Their only real edge, in reliability terms, is that their tiny per-unit cost provides a much lower barrier to having multiple redundant copies(sure, HDDs are better per GB; but have held quite steady at the “a hard drive always costs at least $40” mark for some time now. The size of that $40 HDD has improved substantially, time was when it was a 20-40GB unit, now it’s a 320 or a 500GB; but the price of adding a redundant HDD or storing a backup in a different location is largely fixed, though cost/GB is superb in the larger sizes); and both their cheapness and their WORM status makes writing them and filing them away in cold storage very practical; unlike hard drives, where the per unit cost usually causes you to frequently handle and reuse backup disks, a practice that both reduces their life expectancy(dropping a backup HDD while inserting it for a restore is soul crushing. Never do it.) and makes storing them offsite annoying.

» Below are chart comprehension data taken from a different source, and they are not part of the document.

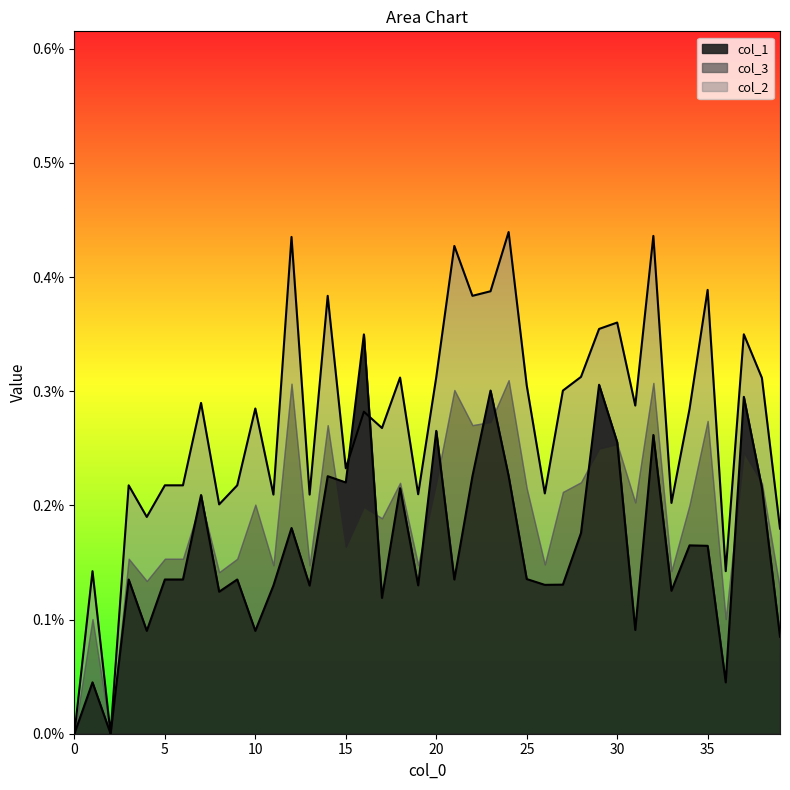

At how many categories does at least one series exceed 0?

38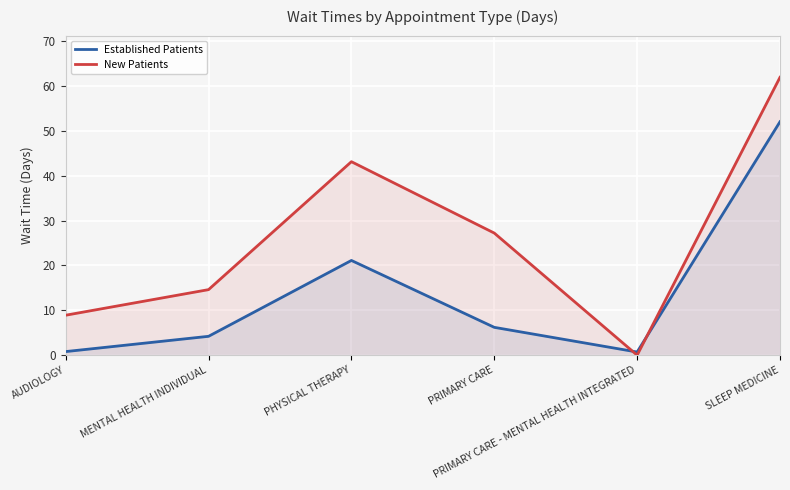

At how many categories does at least one series exceed 33?

2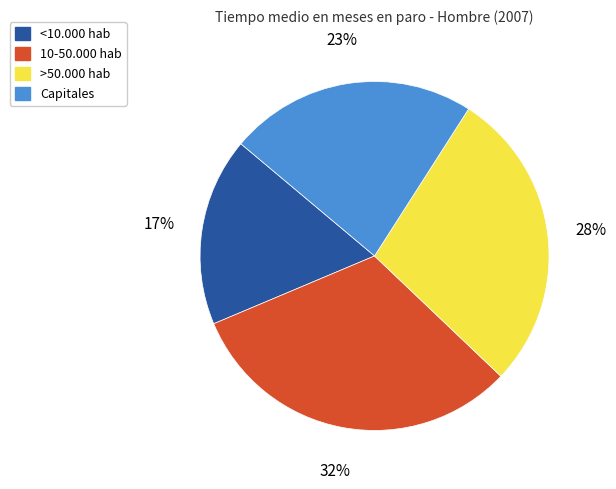

To the nearest percent, what is the average slice percentage?

25%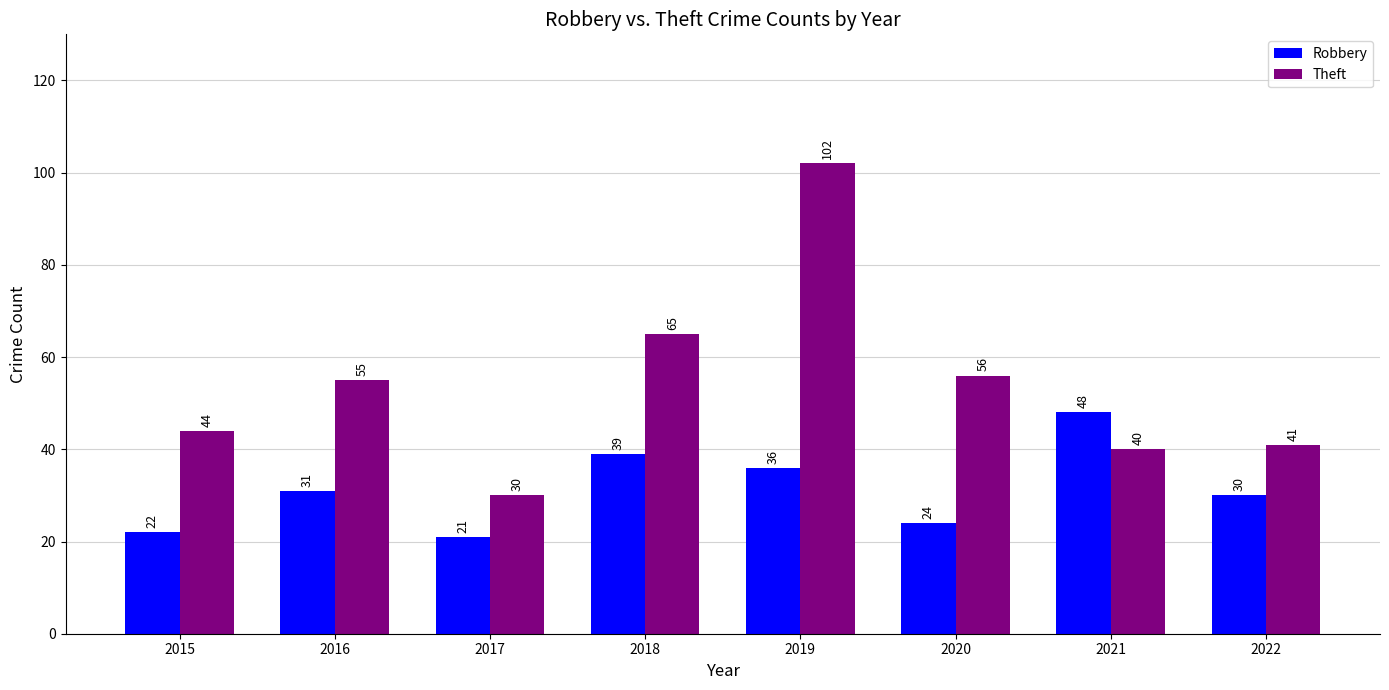

What are all the series names shown in the legend?

Robbery, Theft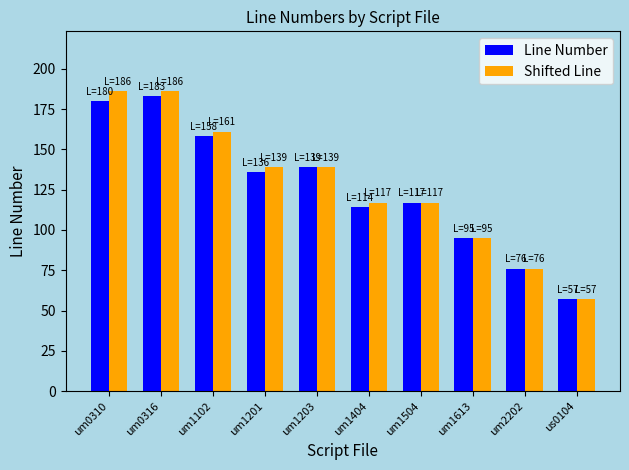

Where is Line Number nearest to the value 120?

um1504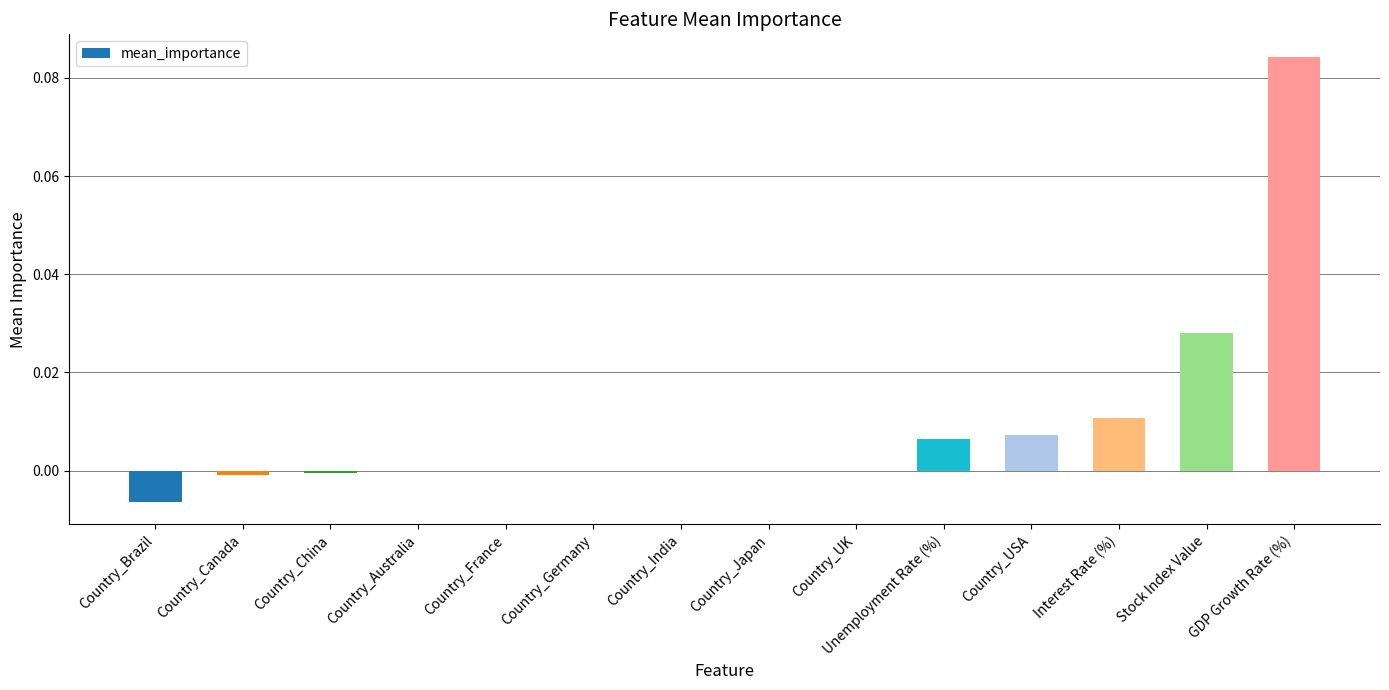

Which has a higher value, Interest Rate (%) or Country_Germany?

Interest Rate (%)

Flash drives have superior per-unit costs compared to HDDs; but cost/GB can get unpleasant; and NAND has troubling data retention issues of its own to contend with, so that isn’t as safe as the lack of moving parts would suggest.

Your point about keeping them out of the sun is certainly valid, though. Even the really fancy ‘archival’ disks will die horribly if they get a bit overheated(though, for artistic effect, ‘slumping’ a disk over a form produces a really cool shiny plastic structure and some probably-endocrine-disrupting fumes, so do it outside); and el-cheapo disks may die just because they feel like it(or because some of my badass colleagues just feel like it.)

If properly stored, the better grade of BD-Rs are allegedly fairly durable(RW less so, since the medium has to be easy to state-change back in order to rewrite, so there’s more risk of backsliding over time); but improper storage can kill even good disks within months(hours to minutes if thermal deformation kicks in); and not all disks are good.